El río Loira en su brazo de la Madeleine a su paso por Nantes y cuatro imágenes del Castillo de los Duques de Bretaña.



Muy cerca del colosal castillo ducal, encontramos la Catedral (Cathédrale Saint-Pierre-et-Saint-Paul) en estilo gótico con fachada principal a la Place St-Pierre y la contigua Puerta St-Pierre que comunica con la Plaza Mariscal Foch en la que se encuentra la Columna de Luis XVI y de la que parte el paseo Cours St-Pierre.
Si nos dejamos perder por el barrio de Bouffay iremos encontrando calles con mucho encanto, lugares emblemáticos como la Place Royale con su fuente simbólica de Nantes, la Iglesia de St-Croix con su espectacular campanario protegido por ángeles trompetistas, la Basílica de St-Nicolas, la calle de la Fosse en la que encontraremos las galerías del Pasaje Pommeraye a las que dedicaremos un artículo especial. También en el área central se encuentran la Plaza Graslin con el gran teatro y la Plaza Commerce con la antigua Bolsa.
Otros lugares de interés son los muelles del Erdre con la Isla Versailles y su jardín japonés (el río Erdre tiene más encanto que el Loira a su paso por la ciudad), la singular Torre Lu (Lieu Unique) en la antigua fábrica de galletas Lu, con su torre mirador y sus espacios cultural y gastronómico junto al Canal de St-Felix, la singular manzana de casas Île Feydeau construida sobre terrenos arenosos con sus fachadas inclinadas. Los museos de Nantes como el imprescindible de Bellas Artes o el dedicado a Julio Verne, escritor muy vinculado a la ciudad, una visita al Jardín Botánico (Jardin des Plantes) o a sus diversos parques, o los espectaculares animales mecánicos de las Máquinas de la Isla de Nantes, muchas razones por las que visitar Nantes y querer volver.
Y una curiosidad final, una calle que buscan en la ciudad especialmente los aficionados a la chanson, la rue de la Grange au Loup que era el escenario de la historia que contaba la canción "Nantes" que cantaba la inolvidable Barbara, la calle no existía en realidad en el callejero de Nantes y tuvieron que dedicarle una en un barrio de la ciudad y en su homenaje que inauguró la propia artista en 1986.
La histórica Île Feydeau y debajo el Gran Teatro Graslin.

La Torre Lu (Lieu Unique)

La Porte St-Pierre y a continuación el río Erdre a su paso por Nantes.

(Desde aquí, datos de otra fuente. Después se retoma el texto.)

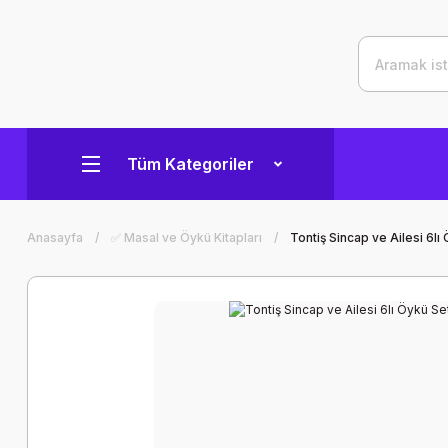
Tüm Kategoriler
Anasayfa
✅ Masal ve Öykü Kitapları
Tontiş Sincap ve Ailesi 6lı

La céntrica Place Royale y un rincón de la misma, a continuación el paseo Cours St-Pierre.


La Catedral de San Pedro y San Pablo, fachada principal y lateral.

La Basílica de St-Nicolas y a continuación el campanario coronado por ángeles trompetistas de la Iglesia de St-Croix.


De la Nantes histórica a la contemporánea, homenaje a la Duquesa Ana de Bretaña junto a su castillo y un edificio gubernamental del Conseil Général de Loire-Atlantique construido en 2010 en la rue de Sully que me llamó la atención, obra del arquitecto Jean-Baptiste Daviais.